Mr Hunt repeatedly stated the 2035 and 2048 closures are ‘backstop’ dates, and that market conditions may bring them forward. But by failing to build Paris-aligned market projections into the company’s current asset valuations, AGL is brazenly presenting financial statements that do not account for the increasing climate action required to hold warming to 1.5°C.
Throwing good money after bad
While the environmental and social imperative to transition from coal to renewables as quickly as possible should be all the justification AGL needs, there is also a strong financial case.
ACCR’s analysis in support of its coal closure proposal shows AGL is spending significantly more on sustaining its existing coal-dominated generation fleet than it is on ‘growth and transformation’.

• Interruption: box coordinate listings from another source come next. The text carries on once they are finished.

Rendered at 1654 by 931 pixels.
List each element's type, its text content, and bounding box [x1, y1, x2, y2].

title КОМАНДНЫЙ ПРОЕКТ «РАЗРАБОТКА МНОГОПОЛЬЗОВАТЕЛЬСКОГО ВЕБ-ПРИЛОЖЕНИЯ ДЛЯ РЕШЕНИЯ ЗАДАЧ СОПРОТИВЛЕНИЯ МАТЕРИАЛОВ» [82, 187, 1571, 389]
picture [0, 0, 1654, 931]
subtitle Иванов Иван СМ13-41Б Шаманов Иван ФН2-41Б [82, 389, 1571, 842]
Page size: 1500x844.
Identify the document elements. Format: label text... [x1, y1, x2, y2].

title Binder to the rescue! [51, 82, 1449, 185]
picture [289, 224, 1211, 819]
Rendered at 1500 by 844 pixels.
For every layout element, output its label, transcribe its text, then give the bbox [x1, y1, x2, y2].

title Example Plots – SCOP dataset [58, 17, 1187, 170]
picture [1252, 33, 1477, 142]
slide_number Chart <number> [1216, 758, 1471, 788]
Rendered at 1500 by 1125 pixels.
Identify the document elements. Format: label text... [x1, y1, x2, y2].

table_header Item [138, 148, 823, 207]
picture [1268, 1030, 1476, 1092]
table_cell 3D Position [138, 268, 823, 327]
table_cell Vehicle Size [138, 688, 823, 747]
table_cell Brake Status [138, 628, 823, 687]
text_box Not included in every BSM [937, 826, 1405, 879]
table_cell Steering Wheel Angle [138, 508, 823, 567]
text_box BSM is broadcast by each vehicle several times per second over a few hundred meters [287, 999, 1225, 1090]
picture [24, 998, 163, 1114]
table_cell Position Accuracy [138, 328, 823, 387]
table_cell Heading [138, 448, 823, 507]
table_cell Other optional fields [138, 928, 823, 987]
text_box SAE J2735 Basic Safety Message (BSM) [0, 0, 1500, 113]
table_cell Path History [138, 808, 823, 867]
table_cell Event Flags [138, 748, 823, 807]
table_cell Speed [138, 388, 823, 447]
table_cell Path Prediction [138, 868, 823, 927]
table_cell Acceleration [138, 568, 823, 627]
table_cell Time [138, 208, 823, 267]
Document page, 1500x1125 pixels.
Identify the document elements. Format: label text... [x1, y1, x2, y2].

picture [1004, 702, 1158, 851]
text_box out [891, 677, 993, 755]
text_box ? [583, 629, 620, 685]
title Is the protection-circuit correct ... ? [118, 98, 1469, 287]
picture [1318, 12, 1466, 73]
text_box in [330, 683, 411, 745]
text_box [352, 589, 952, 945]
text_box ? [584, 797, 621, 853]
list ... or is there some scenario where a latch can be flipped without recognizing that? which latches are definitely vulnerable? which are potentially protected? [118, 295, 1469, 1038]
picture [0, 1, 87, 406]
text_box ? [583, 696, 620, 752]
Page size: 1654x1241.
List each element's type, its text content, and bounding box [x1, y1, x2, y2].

As stated by ACCR, “This allocation of capital expenditure suggests AGL’s maintenance of its coal-fired power stations is coming at the expense of accelerating the energy transition.”
When asked for a breakdown of future spending between sustaining coal power and developing renewables over the next 3-5 years, Mr Hunt did not provide it.
Mr Hunt was also asked whether sustaining capital is likely to increase, especially considering an extended outage at Loy Yang A during 2019, and responded that further capital will need to be spent as the company’s coal power stations get older.
This is unsurprising, given the increasing unreliability of AGL’s coal power plants, but raises major concerns that the company will continue its recent trend of pouring hundreds of millions of dollars into propping up its dirty coal fleet, instead of rapidly replacing its capacity with renewable energy and storage solutions.